Can we get this fix in for Helios SR1?
Raghu, do you (or, Andrew, originator) have any opinion about the "right" fix here? Is it the case that any of them fix your 800% performance degradation?
The patch attached by Min Idzelis on 8/16 corrects the issue for us and is a bit cleaner than the patch I had initially submitted. Although the discussion between Min and John is probably something worth working through I don't think that the outcome will affect performance much over the drastic increase that the patch already give us. I am happy with the fix as it is attached now.
(In reply to comment #17) > Can we get this fix in for Helios SR1? Unlikely. There are a couple of patches on this bug, but they introduce several test failures (see comment #15). I don't know what the correct fix is at this point and don't currently have time for further investigation. I am moving back to the inbox as I am not actively working on it. A patch that doesn't introduce test failures (or an explanation why the failures are invalid) would help.
(In reply to comment #16) > (In reply to comment #14) > > It's an optimization when canBlock is false, if it is true, it is vital to > > accurately know the state of the blockingJob. The blockingJob was retrieved > > outside of the jobStateLock, so it's state could have changed since then. That > > is why it rechecked under the jobStateLock. If it blockingJob has finished > > running, and canBlock is true, it would be invalid to do an indefinite wait. > > wait(0). > > When canBlock is false I don't see much value in it. Since we have a 250ms > sleep, we already know we are not responding to a job state change immediately. > The best we can do here is to wake up within 250ms of the blocking job > completing. That small extra window of a few extra instructions between > synchronized blocks won't make much difference. However, when canBlock==true I > can see that we must be very accurate about when we wait so I see the value of > the extra check here. I hadn't considered that case when I made my previous > comment. If I understand the question correctly I see a slight optimization when canBlock is false. In the case where canBlock is false the blockingJob.jobStateLock.wait(250) will wait a maximum of 250ms, but will return immediately when another thread calls blockingJob.jobStateLock.notify[All](). If the blocking job state had changed since it was retrieved and we did not recheck before calling wait we would be guaranteed to wait the full 250ms since no event will be generated. So I may be misunderstanding the discussion but the recheck of the blocking job's state seems to be an optimization regardless of the value of canBlock.
John, the tests pass for me before and after the patch has been applied. I am running org.eclipse.core.tests.runtime.jobs.AllTests and have 129 out of 129 passing tests. Can you verify that I am running the correct test suite.

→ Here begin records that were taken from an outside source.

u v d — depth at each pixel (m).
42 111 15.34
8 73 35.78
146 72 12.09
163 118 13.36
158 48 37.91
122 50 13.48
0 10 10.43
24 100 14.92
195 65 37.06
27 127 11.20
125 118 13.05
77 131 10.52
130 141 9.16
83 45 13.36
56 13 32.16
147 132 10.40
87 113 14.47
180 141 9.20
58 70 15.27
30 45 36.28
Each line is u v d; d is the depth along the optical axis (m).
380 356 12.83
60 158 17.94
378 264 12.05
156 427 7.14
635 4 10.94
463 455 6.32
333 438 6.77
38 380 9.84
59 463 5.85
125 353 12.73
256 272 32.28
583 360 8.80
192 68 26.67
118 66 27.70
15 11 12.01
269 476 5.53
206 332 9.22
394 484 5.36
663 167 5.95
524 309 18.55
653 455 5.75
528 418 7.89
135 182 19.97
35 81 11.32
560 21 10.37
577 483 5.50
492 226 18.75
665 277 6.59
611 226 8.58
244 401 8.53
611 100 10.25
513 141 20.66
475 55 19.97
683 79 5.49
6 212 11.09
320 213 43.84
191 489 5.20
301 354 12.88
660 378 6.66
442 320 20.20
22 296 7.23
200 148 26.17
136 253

Created attachment 180365 [details] Updated patch for fix and test The patch was stale due to recent changes in HEAD, so here is a new version of Min's patch that applies against head. I am still seeing the same test failures when running with the patch applied. I am running the class AutomatedTests in org.eclipse.core.tests.runtime, which runs all the core runtime JUnit tests.
IMO I have found the issue for testYieldJobToJobsInterleaved(org.eclipse.core.tests.runtime.jobs.YieldTest). There is a race condition where the blocked thread does not yet waiting on blockingJob.jobStateLock and the blocking thread is already in the waiting state. The result is an infinite wait of both threads. As workaround you can use something like this: blockingJob.jobStateLock.wait(canBlock && (blockingJobState == Job.RUNNING) ? 0 : 250); This is not optimal but still much better than a looping thread. BTW, the issue depends on the timing of the threads and it is pure luck if you get errors during the tests.
*** Bug 334632 has been marked as a duplicate of this bug. ***
This also affects our startup performance in some rare conditions.
(In reply to comment #25) Note that bug 334632 has a reproducable unittest / testcase for the issue we see.
Created attachment 187644 [details] Thread dump I think I just hit this issue with Eclipse 3.7m4 on my quadcore Win7-64bit host (running a 32bit JVM): Just dbl clicking a feature.xml file from a search result showed the sandclock for like 20 seconds. See attached Thread dump. I also very frequently hit similar 20 second delays when opening the Launch Configuration Dialog the first time in a session (Debug > Edit). These wait times are extremely annoying. It looks like the issue is a regression, what can I do to help fixing the issue?
Martin, I don't see a connection between this bug and your stack dump. In your trace it is busy doing API analysis in Worker-6. The main thread is blocked on that, but it is sleeping is it is not in a busy wait loop: java.lang.Thread.State: TIMED_WAITING (on object monitor) at java.lang.Object.wait(Native Method) - waiting on <0x0d0cd620> (a java.lang.Object) at org.eclipse.core.internal.jobs.ThreadJob.waitForRun(ThreadJob.java:272) - locked <0x0d0cd620> (a java.lang.Object) at org.eclipse.core.internal.jobs.ThreadJob.joinRun(ThreadJob.java:199) From what I understand, this bug involves a fairly rare interaction of three jobs at once to produce the busy wait state.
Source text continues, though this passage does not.